By MILAN SIMONICH
New Mexico moved a step closer Wednesday to halting the growth of charter schools.
The House Education Committee voted 10-3 for a bill that would place a moratorium on new charter schools from June 14 of this year until Jan. 1, 2022.
Freshman Rep. Jack Chatfield, R-Mosquero, joined the Democrats on the committee in voting for the moratorium. The proposal, House Bill 434, would not cap enrollment at New Mexico’s 96 charter schools, nor would it seek to close any of them. They have a collective enrollment of more than 26,000.
But the lobbyist for the Greater Albuquerque Chamber of Commerce, several parents and charter school employees testified against the bill. They said it would limit options and opportunities for students and families.
“I’m asking you not to attack my freedom as a parent,” said Bruce Langston, president of the board at Mission Achievement and Success Charter School in Albuquerque.
Rep.
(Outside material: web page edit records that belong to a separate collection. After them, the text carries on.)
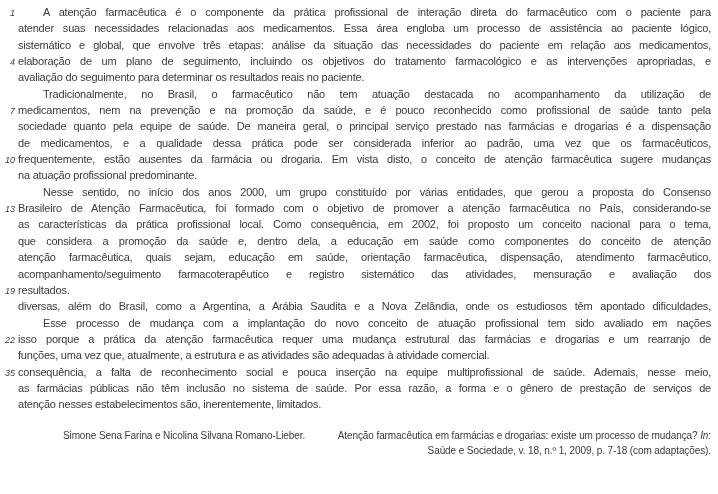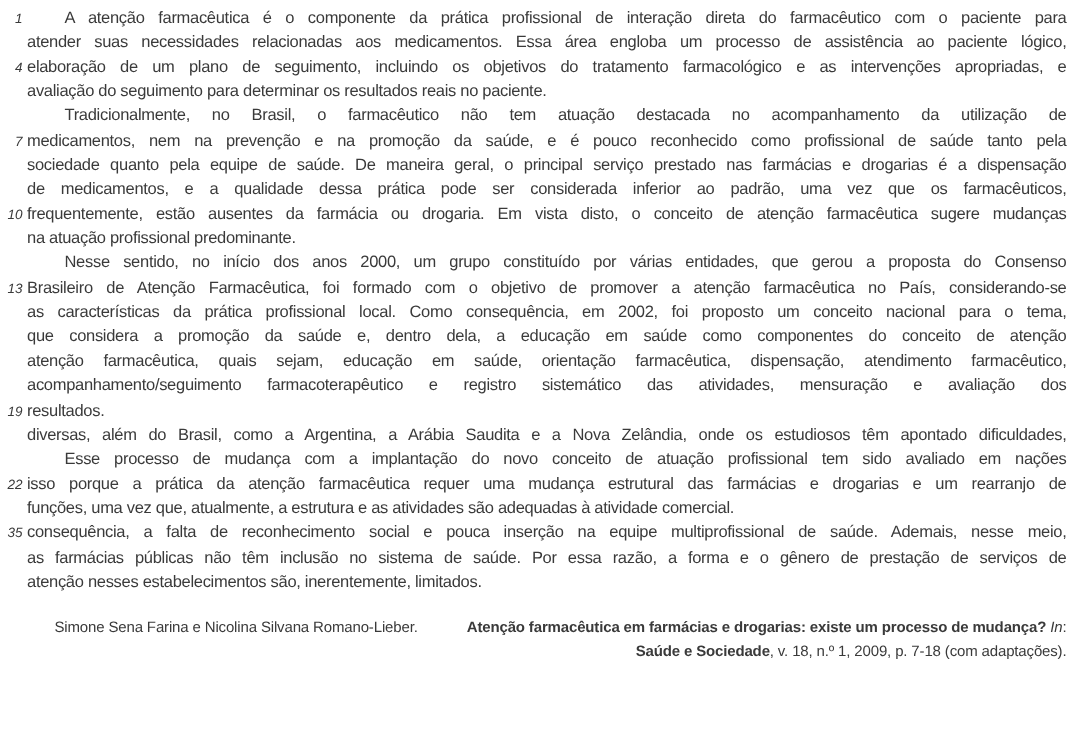--- a/index.html
+++ b/index.html
@@ -48,35 +48,39 @@
   }
   .citation {
     margin-top: 15px;
     margin-left: 18px;
     text-align: right;
     font-size: 10px;
     line-height: 15.5px;
     letter-spacing: -0.1px;
     color: #3a3a3a;
   }
-  .citation .b { font-weight: 700; margin-left: 30px; }
+  .citation .b { font-weight: 400; margin-left: 30px; }
   .citation .i { font-style: italic; }
 </style>
 </head>
 <body>
 
 <div class="doc">
   <div class="lines">
       <div class="line">
         <span class="num">1</span>
         <span class="txt just ind">A atenção farmacêutica é o componente da prática profissional de interação direta do farmacêutico com o paciente para</span>
       </div>
       <div class="line">
         <span class="num"></span>
         <span class="txt just">atender suas necessidades relacionadas aos medicamentos. Essa área engloba um processo de assistência ao paciente lógico,</span>
+      </div>
+      <div class="line">
+        <span class="num"></span>
+        <span class="txt just">sistemático e global, que envolve três etapas: análise da situação das necessidades do paciente em relação aos medicamentos,</span>
       </div>
       <div class="line">
         <span class="num">4</span>
         <span class="txt just">elaboração de um plano de seguimento, incluindo os objetivos do tratamento farmacológico e as intervenções apropriadas, e</span>
       </div>
       <div class="line">
         <span class="num"></span>
         <span class="txt">avaliação do seguimento para determinar os resultados reais no paciente.</span>
       </div>
       <div class="line">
Christine Trujillo, a Democrat from Albuquerque who is the primary sponsor of the bill, said the timing is right to stop the growth of charter schools so they can be assessed.
One issue, she said, is that charters can receive proportionally more money than traditional public schools through a provision in the state funding formula. A second consideration is that a state District Court judge has ruled the Legislature has not adequately funded public schools, so a pause in funding new charters is justified, Trujillo said.
Teachers unions and organizations representing public school administrators were among those who testified for the bill.
Stan Rounds, executive director of an advocacy group for school administrators, said he supports the moratorium so charter schools can be evaluated.
“It’s tapping the brakes for a minute,” Rounds said, a comment that several people imitated as they spoke in favor of the moratorium.
Rep. Rebecca Dow, R-Truth or Consequences, argued at length against the bill, then tried but failed to block it.
Dow said a higher percentage of charter schools have received grades of A’s and B’s from the Public Education Department than have traditional public schools. She also said the moratorium was unnecessary because only perhaps two charter schools are added annually after the state evaluates more than a dozen applications.
Records compiled by the Public Education Department show 15 new state-authorized charter schools were approved in the last six years. Thirty state charter schools were authorized in the preceding six years.
The department also said nearly all state charter schools have waiting lists, “demonstrating high unmet demand.”
But not every student is well-prepared at charter schools, said Rep. Debbie Sariñana, D-Albuquerque.
She teaches freshman math classes at Manzano High School. Sariñana said some of her students who arrived from charter schools have needed extraordinary help.
One was 17 years old but landed in a freshman course because she had taken no math at her charter school and was far behind, Sariñana said.
The bill goes next to the State Government, Elections and Indian Affairs Committee.